One of the more exciting events in the history of our firm was the competition for Singapore’s new National Art Gallery. For this competition, we were lucky to partner with Chan Sau Yan Associates (CSYA), one of the region’s finest architectural firms, as well as a visionary team from Web Structures and Arup Acoustics. We were also fortunate to find a good working synergy with our extended team; the participants managed to produce a truly collaborative product, through a process of sketching and technical development, with no formal division of labor.
Our scheme passed the first round from 111 participants to a shortlist of 5. The second round focused upon the technical development of the scheme. At the conclusion of this second round, our scheme passed the second selection from the shorlisted five to a final three winning entries. Some months later, an elegant scheme by France’s Studio Milou was finally selected to build the NAG.
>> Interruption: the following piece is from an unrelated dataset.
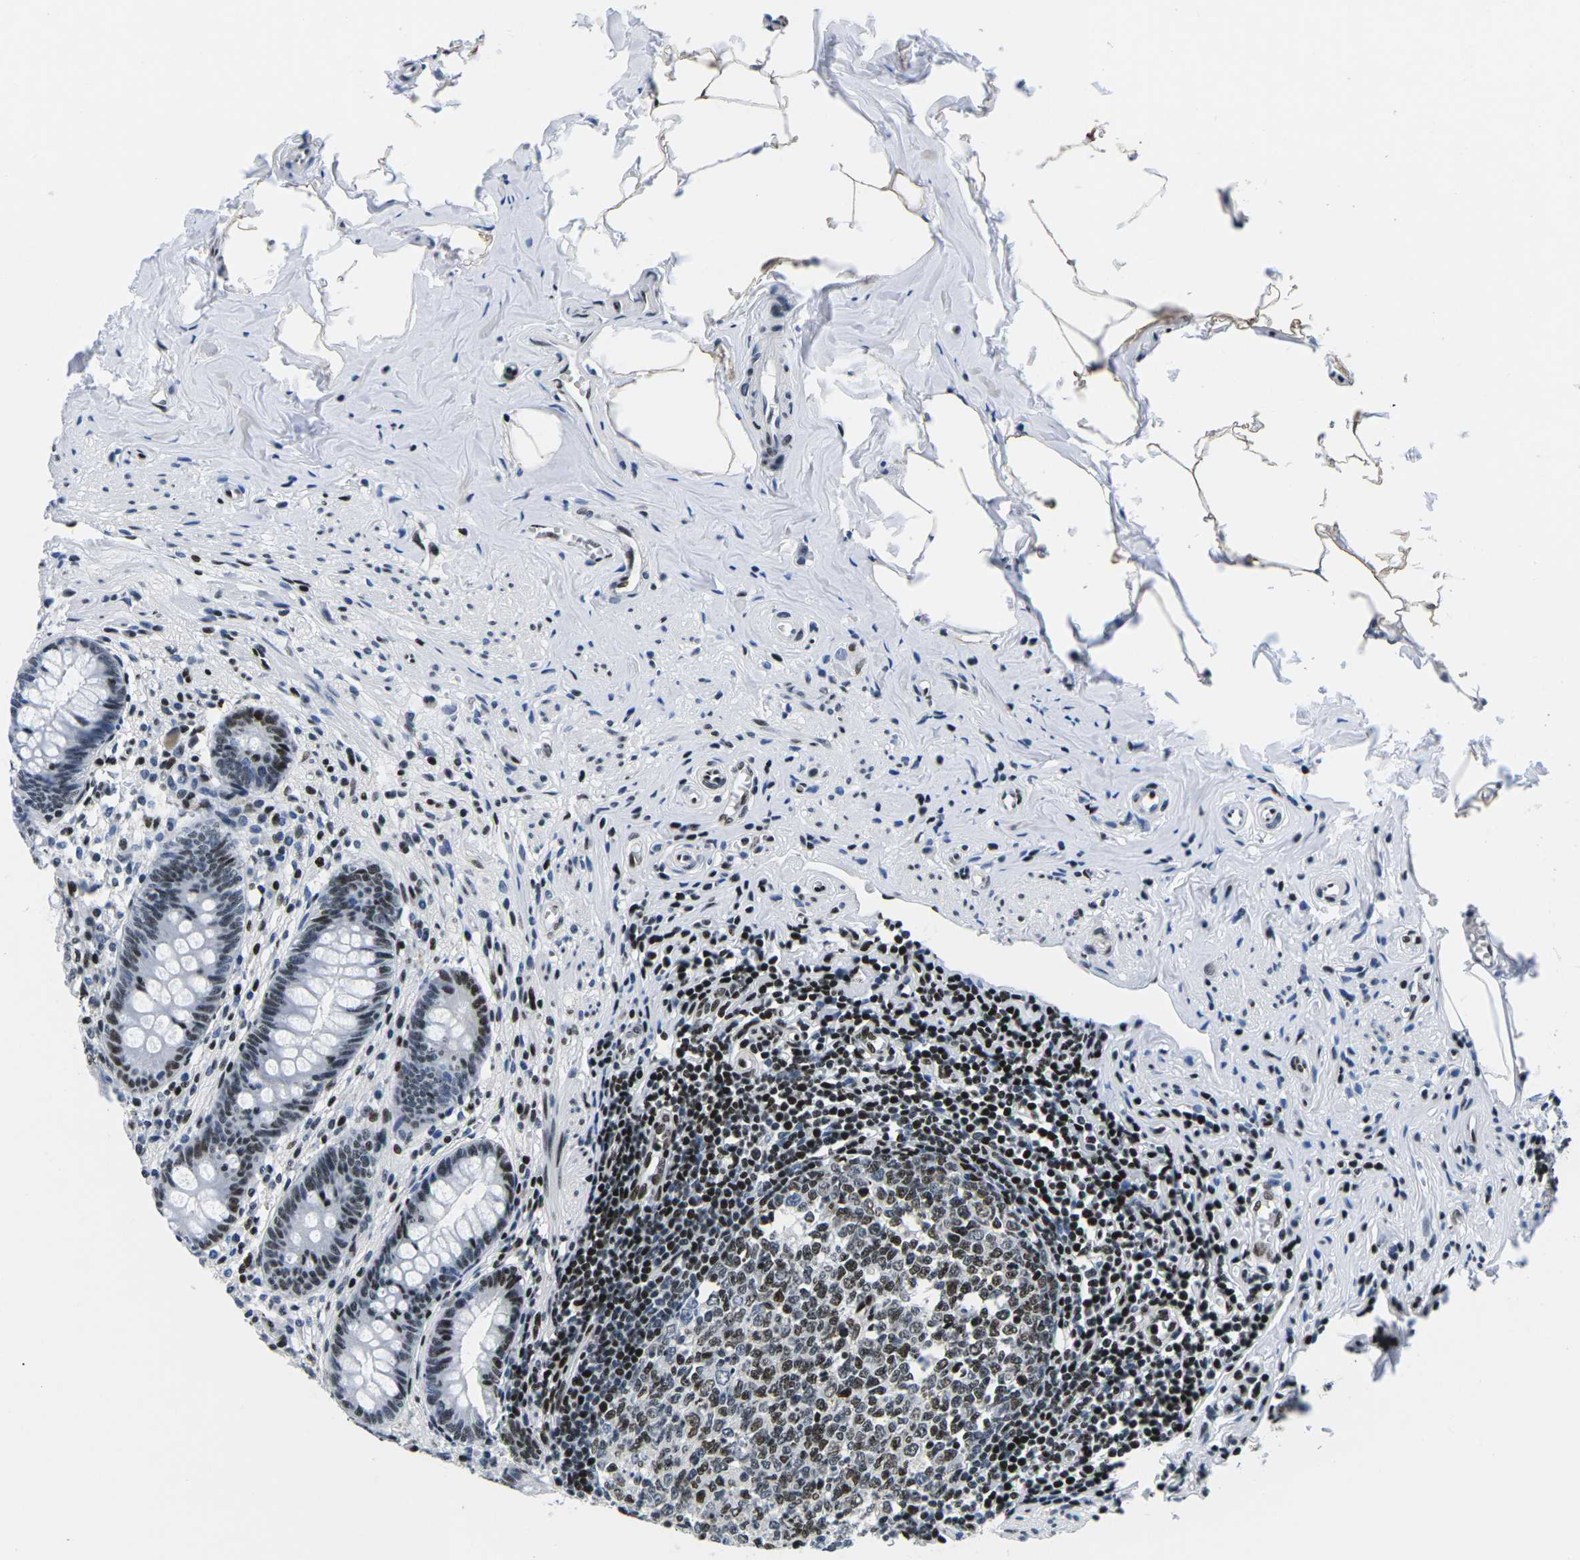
{"staining": {"intensity": "strong", "quantity": "<25%", "location": "nuclear"}, "tissue": "appendix", "cell_type": "Glandular cells", "image_type": "normal", "snomed": [{"axis": "morphology", "description": "Normal tissue, NOS"}, {"axis": "topography", "description": "Appendix"}], "caption": "A medium amount of strong nuclear expression is present in approximately <25% of glandular cells in normal appendix.", "gene": "ATF1", "patient": {"sex": "male", "age": 56}}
Our scheme was built around a very simple, perhaps aggressively naive, notion of accessibility. At present, the arts scene in SIngapore is considered remote from the general population, and our understanding is that it can be difficult to cultivate a community of regular gallery-goers.
With this in mind, we were somewhat concerned about the two existing buildings that are to be converted into the NAG. The former Supreme Court and City Hall are rather imposing, frontal neo-classical structures. Given their histories as centers of power, we were worried that these would have to make a very unambiguous gesture of open-ness to public.
To this end, our added elements take the form of portals and windows, which face the adjacent public spaces and are used to display artworks visible from the surroundings. The new Entry Portal, which centralizes a new access to both buildings, is open to the street. It acts as a sort of hybrid between the gallery and the pavement; it can be entered easily, almost by accident.